Segment Start: DATA EXCERPTS

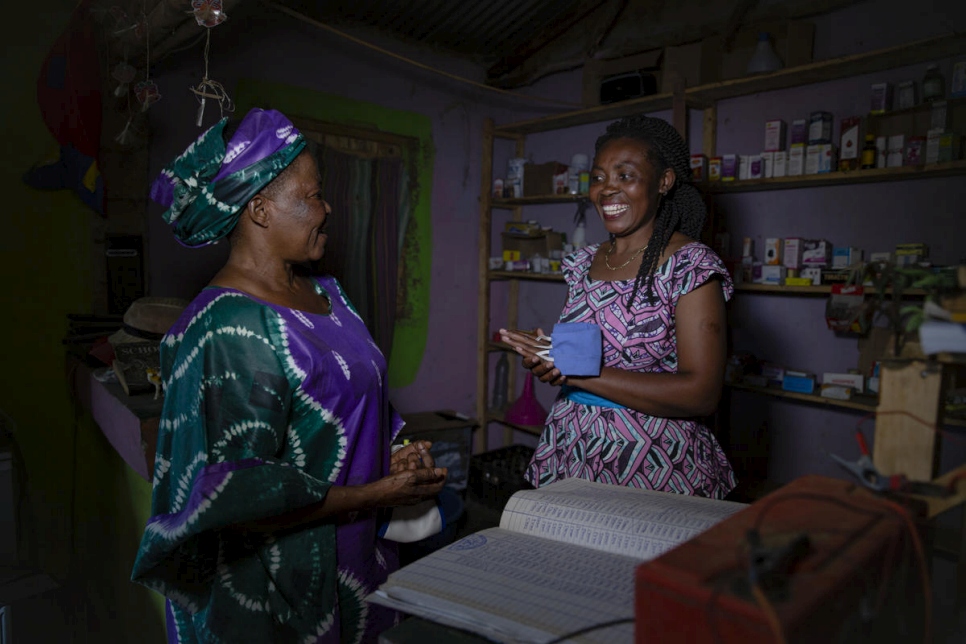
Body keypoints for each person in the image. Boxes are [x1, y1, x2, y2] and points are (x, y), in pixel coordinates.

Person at [131, 108, 447, 643]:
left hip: (359, 558)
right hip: (282, 586)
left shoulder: (329, 294)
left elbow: (351, 405)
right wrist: (374, 492)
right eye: (313, 196)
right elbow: (239, 502)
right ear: (259, 209)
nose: (327, 209)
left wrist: (393, 455)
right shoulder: (228, 328)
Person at [500, 114, 735, 499]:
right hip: (572, 450)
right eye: (598, 177)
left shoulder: (690, 265)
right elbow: (585, 352)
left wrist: (575, 372)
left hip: (653, 463)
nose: (606, 190)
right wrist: (550, 356)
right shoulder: (583, 262)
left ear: (664, 181)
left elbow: (701, 393)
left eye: (625, 176)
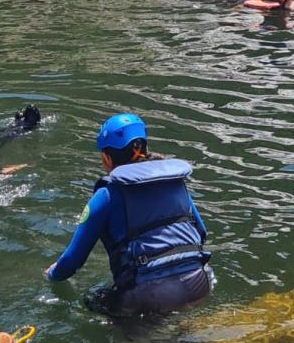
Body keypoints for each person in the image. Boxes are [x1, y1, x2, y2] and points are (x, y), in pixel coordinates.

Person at [45, 113, 212, 317]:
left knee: (93, 301)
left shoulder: (106, 195)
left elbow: (72, 261)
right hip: (198, 283)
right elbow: (201, 232)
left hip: (149, 297)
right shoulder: (176, 183)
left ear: (106, 158)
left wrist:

Segment End: DATA EXCERPTS

• **TASK DIRECTIONS**
Considering the records line by line, how many lines hold the string "shoulder"? Say only the number.

• **TASK RESULT**
6